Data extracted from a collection
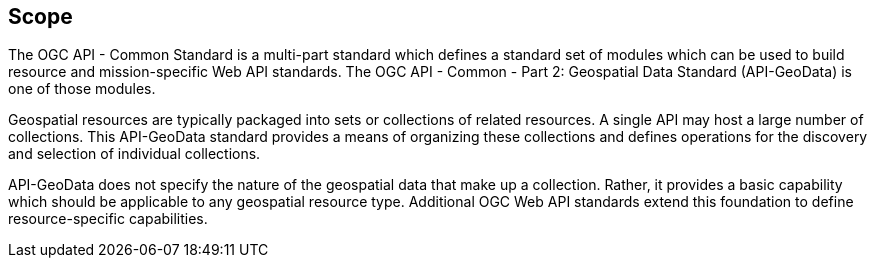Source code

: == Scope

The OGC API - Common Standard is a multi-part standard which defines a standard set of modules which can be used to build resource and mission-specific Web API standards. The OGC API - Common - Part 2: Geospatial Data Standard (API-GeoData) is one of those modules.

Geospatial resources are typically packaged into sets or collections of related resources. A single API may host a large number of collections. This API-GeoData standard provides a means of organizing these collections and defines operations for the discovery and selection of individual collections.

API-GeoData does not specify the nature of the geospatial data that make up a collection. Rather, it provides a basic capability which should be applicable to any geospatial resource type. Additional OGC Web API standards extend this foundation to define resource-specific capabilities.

--

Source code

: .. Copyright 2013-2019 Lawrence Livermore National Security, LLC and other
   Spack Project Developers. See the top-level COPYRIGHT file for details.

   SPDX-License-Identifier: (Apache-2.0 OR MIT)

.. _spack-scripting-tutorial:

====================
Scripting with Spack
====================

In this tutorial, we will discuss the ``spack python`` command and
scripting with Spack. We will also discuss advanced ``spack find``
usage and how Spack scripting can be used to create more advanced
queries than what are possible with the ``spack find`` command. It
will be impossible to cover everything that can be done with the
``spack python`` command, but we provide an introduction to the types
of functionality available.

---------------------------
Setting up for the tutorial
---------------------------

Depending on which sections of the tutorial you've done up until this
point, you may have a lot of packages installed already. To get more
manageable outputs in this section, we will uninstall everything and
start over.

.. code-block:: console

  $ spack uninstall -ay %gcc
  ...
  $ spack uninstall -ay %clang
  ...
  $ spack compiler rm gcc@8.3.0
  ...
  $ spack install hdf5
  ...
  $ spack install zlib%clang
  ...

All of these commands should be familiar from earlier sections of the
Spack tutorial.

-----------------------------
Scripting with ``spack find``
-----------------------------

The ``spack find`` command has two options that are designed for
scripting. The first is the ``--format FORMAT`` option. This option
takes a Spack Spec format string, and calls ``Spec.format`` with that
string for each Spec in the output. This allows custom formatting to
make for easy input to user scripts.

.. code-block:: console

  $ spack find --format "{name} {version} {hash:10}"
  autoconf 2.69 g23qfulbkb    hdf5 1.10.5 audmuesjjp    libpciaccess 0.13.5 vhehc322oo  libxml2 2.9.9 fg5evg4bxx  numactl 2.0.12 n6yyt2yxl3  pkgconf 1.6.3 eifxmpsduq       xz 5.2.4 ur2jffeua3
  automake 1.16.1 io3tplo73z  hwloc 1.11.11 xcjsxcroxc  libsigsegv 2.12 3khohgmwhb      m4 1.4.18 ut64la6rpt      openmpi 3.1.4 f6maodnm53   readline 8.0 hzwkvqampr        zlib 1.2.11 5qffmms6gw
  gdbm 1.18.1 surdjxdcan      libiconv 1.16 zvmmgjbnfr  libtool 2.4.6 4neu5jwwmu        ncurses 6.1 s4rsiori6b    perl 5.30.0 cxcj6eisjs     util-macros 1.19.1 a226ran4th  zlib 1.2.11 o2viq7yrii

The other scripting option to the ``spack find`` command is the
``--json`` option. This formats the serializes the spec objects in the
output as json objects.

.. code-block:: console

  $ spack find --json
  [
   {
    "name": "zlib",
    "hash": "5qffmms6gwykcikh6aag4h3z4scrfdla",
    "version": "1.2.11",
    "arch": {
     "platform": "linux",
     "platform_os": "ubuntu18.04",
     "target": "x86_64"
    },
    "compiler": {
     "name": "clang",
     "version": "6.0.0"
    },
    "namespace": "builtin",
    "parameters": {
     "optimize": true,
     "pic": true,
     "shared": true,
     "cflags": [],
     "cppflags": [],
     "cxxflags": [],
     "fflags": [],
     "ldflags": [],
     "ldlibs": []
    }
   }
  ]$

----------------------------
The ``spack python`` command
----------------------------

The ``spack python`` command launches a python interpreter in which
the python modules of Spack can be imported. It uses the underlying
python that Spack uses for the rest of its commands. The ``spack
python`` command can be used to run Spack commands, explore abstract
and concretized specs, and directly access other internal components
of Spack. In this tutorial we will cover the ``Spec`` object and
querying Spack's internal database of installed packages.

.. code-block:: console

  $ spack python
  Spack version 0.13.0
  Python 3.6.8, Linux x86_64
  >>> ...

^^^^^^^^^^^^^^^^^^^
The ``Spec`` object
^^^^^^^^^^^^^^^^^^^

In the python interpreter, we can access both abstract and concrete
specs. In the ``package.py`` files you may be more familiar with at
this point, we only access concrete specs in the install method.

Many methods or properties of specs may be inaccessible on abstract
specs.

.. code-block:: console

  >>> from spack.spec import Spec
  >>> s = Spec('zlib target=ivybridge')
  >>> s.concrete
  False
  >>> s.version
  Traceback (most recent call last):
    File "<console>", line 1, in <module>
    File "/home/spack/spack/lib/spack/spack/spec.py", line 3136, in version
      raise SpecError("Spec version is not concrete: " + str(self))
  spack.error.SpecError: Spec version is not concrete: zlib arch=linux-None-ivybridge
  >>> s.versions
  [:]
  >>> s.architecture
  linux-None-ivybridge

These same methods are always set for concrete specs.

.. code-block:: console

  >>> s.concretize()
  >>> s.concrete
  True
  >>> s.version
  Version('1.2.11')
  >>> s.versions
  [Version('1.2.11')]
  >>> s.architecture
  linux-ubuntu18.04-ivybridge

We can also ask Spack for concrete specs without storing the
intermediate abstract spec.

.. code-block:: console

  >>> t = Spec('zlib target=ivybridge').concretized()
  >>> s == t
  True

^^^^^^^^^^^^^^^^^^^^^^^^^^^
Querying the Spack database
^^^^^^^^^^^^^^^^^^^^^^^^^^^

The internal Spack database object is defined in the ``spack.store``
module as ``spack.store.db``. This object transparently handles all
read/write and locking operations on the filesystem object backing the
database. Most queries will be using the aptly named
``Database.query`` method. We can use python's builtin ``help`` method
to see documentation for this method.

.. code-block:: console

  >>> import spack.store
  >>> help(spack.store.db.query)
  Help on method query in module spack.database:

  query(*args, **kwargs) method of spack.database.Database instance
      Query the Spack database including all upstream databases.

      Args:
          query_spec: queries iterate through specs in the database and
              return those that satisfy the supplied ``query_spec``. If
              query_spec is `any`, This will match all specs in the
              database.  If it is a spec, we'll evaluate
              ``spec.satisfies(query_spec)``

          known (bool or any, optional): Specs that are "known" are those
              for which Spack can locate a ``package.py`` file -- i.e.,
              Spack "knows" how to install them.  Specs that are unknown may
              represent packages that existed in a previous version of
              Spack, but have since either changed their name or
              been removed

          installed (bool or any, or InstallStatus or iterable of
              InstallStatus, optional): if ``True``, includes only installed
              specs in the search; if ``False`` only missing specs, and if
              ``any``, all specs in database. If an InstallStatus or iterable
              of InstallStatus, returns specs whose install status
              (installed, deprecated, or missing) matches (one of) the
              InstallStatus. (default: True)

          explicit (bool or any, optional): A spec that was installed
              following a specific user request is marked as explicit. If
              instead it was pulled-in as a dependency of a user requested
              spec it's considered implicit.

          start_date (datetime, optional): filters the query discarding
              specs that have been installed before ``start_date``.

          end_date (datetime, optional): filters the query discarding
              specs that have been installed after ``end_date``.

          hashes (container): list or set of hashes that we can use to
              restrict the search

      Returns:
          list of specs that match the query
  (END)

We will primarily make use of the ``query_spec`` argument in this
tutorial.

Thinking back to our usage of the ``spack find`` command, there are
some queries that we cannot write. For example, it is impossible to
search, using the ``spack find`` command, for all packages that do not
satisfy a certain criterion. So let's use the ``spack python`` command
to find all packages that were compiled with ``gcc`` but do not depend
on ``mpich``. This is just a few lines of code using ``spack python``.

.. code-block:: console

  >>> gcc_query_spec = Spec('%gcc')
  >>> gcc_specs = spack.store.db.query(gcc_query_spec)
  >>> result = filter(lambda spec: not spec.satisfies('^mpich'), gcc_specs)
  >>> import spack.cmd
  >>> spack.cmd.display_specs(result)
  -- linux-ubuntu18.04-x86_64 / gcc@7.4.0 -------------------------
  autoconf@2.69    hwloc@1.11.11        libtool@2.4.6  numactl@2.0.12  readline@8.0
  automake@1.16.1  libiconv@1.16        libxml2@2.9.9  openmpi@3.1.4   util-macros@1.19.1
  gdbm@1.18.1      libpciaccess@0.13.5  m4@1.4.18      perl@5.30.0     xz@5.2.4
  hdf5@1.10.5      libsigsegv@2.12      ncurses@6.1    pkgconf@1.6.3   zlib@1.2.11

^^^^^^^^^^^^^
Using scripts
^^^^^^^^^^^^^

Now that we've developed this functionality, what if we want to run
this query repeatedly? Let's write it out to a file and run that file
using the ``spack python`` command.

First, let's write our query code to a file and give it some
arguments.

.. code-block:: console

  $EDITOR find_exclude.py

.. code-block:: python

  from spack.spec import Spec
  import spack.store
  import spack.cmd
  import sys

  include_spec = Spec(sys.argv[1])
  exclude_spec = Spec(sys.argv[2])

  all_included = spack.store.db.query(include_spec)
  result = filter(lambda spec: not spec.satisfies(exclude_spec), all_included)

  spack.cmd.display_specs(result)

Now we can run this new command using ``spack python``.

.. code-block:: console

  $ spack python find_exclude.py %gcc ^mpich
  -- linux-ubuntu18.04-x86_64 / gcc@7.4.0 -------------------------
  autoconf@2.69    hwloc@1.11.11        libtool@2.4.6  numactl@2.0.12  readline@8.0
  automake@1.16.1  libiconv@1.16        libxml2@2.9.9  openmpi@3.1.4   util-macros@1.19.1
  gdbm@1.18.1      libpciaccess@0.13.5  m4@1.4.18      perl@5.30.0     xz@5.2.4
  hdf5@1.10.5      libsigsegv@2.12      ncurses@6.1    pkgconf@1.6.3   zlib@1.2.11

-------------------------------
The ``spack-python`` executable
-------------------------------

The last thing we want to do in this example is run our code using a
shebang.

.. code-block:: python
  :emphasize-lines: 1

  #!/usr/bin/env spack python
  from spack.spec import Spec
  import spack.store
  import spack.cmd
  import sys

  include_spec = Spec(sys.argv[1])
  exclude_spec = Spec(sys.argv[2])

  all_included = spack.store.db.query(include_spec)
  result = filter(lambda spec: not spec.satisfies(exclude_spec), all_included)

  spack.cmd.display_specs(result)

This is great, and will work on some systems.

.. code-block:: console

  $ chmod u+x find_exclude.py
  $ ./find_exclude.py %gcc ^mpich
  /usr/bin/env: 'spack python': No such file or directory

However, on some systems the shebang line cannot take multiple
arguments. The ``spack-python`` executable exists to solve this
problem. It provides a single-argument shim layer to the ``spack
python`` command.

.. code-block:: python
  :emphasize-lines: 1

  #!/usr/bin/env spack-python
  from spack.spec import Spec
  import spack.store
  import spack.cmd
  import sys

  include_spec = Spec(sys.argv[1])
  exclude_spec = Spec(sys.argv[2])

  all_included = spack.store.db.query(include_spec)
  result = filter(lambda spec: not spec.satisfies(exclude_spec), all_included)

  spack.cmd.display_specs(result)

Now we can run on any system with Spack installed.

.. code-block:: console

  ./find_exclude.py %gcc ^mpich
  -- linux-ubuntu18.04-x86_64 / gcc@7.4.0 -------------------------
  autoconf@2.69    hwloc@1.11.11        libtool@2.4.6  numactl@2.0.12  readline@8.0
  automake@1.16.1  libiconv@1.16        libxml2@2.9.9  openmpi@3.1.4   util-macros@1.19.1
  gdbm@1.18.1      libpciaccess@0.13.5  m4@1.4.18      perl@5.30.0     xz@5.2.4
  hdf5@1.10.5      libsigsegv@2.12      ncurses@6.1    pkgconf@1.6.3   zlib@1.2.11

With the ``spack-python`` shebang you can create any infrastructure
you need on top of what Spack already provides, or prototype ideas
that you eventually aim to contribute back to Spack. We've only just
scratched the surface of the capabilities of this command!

(EXERCISE BRIEF) Answer with the number alone after tallying the lines of the entries above that contain the word "user".

(ANSWER SECTION) 3